--- BEGIN MATERIALS PROVIDED ---

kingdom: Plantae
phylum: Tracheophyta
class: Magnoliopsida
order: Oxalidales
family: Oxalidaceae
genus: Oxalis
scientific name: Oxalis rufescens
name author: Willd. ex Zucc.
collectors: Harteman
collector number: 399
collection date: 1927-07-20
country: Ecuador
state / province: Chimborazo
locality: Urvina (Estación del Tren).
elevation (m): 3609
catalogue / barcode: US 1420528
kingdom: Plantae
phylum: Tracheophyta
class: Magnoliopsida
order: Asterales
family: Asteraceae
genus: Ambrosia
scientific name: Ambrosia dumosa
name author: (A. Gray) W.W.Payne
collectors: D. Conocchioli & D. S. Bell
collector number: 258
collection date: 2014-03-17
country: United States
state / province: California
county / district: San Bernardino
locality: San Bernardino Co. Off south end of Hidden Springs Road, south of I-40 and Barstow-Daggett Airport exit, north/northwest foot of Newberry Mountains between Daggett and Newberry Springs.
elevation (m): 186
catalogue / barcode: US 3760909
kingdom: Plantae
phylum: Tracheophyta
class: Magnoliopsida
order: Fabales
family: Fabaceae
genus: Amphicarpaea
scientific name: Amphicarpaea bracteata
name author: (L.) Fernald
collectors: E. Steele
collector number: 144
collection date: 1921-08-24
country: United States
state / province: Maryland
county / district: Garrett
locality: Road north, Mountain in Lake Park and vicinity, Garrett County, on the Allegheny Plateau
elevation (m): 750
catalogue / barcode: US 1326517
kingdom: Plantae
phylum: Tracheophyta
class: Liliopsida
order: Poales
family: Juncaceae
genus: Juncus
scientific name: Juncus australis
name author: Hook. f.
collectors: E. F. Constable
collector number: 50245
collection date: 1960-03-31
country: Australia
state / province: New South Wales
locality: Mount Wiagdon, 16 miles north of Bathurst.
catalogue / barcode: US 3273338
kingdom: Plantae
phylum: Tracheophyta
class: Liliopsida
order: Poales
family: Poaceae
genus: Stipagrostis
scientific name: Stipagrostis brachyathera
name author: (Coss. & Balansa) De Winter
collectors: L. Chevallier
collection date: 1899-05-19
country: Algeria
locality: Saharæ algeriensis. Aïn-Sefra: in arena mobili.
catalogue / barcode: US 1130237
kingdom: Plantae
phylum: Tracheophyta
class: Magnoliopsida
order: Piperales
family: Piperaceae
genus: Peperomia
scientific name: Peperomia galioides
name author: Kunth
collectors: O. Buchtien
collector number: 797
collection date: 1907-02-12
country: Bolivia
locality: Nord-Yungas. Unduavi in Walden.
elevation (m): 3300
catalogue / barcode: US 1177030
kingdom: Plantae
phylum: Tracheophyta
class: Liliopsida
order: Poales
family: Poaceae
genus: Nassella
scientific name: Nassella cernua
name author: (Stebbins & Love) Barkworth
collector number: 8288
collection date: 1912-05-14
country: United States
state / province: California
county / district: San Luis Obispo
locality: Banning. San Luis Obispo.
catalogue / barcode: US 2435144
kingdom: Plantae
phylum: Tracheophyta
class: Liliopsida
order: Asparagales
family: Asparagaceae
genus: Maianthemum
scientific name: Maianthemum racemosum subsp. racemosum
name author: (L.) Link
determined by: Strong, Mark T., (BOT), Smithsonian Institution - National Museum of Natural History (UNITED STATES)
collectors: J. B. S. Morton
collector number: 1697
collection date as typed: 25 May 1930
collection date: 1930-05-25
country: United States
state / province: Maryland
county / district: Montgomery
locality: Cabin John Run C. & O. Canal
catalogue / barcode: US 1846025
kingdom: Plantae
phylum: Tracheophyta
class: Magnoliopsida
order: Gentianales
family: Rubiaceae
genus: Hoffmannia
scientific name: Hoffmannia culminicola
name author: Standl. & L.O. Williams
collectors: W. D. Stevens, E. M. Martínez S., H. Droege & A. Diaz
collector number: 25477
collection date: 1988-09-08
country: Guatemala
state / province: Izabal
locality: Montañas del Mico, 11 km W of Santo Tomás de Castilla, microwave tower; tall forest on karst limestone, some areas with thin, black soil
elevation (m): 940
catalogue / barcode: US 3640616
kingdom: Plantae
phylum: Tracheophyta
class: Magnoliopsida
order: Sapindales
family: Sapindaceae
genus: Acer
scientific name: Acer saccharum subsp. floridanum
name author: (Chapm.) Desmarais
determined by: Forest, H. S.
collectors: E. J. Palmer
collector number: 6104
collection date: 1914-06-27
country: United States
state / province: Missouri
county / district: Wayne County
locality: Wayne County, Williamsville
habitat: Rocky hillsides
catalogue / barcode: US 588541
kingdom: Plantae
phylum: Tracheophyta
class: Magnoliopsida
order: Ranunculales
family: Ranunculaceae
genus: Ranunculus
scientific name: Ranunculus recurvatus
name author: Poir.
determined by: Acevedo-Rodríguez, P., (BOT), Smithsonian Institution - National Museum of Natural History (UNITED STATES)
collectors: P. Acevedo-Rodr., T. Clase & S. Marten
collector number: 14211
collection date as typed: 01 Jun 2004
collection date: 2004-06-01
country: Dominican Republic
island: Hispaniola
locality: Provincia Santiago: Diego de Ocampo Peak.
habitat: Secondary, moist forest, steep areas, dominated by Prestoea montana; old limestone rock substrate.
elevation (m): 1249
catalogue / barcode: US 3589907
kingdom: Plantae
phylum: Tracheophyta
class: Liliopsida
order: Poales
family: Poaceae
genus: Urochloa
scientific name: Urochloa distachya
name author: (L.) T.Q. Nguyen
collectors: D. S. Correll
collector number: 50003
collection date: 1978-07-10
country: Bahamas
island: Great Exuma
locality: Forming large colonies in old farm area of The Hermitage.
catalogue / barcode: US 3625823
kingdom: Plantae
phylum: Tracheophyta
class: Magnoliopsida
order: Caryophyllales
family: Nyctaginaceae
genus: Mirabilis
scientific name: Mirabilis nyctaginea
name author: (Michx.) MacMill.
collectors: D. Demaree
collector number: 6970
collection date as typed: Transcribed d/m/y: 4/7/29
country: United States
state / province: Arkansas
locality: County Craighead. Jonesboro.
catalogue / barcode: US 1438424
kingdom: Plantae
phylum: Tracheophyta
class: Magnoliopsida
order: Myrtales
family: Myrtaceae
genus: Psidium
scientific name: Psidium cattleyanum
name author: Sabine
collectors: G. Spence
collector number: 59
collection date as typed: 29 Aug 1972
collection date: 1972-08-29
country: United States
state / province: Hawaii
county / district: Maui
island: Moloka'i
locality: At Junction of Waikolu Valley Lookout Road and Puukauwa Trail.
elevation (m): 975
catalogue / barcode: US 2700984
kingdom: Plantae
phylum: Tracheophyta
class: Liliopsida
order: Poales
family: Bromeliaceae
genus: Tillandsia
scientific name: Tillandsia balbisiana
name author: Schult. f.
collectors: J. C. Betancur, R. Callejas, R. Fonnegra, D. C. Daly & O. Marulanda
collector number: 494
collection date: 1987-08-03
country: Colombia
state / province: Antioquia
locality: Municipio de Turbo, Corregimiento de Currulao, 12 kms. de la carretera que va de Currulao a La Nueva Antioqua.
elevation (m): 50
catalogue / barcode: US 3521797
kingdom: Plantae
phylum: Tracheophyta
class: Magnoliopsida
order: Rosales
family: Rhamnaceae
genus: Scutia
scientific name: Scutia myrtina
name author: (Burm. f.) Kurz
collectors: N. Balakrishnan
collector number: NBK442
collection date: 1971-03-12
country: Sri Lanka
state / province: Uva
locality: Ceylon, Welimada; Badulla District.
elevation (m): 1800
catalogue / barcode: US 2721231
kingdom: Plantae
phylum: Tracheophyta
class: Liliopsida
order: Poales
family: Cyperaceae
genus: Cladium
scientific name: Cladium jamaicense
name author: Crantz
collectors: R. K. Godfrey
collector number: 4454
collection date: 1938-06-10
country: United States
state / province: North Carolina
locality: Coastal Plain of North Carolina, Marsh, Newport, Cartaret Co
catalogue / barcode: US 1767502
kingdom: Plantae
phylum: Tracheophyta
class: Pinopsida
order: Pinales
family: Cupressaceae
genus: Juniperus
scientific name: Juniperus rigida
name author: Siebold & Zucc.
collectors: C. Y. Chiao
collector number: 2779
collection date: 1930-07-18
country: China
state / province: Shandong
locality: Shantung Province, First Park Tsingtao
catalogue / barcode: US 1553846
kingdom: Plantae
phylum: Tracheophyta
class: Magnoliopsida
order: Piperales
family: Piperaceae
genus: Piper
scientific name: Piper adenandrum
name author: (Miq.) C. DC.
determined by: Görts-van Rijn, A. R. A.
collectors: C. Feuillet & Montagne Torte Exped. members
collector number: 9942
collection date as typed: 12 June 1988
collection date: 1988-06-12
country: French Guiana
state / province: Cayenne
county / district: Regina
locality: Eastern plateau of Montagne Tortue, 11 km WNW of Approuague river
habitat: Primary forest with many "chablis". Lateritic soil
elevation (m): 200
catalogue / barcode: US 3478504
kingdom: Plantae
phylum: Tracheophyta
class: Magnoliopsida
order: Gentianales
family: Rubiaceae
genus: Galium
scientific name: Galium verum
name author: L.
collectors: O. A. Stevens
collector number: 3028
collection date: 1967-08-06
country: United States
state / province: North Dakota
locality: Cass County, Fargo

--- END MATERIALS PROVIDED ---

* _YOUR INSTRUCTIONS_: Retype the stretch of the entries from the line containing "scientific name: Oxalis rufescens" through the line containing "collector number: 258", keeping every line exactly as it appears.

* _SOLUTION TO THIS TASK_:
scientific name: Oxalis rufescens
name author: Willd. ex Zucc.
collectors: Harteman
collector number: 399
collection date: 1927-07-20
country: Ecuador
state / province: Chimborazo
locality: Urvina (Estación del Tren).
elevation (m): 3609
catalogue / barcode: US 1420528
kingdom: Plantae
phylum: Tracheophyta
class: Magnoliopsida
order: Asterales
family: Asteraceae
genus: Ambrosia
scientific name: Ambrosia dumosa
name author: (A. Gray) W.W.Payne
collectors: D. Conocchioli & D. S. Bell
collector number: 258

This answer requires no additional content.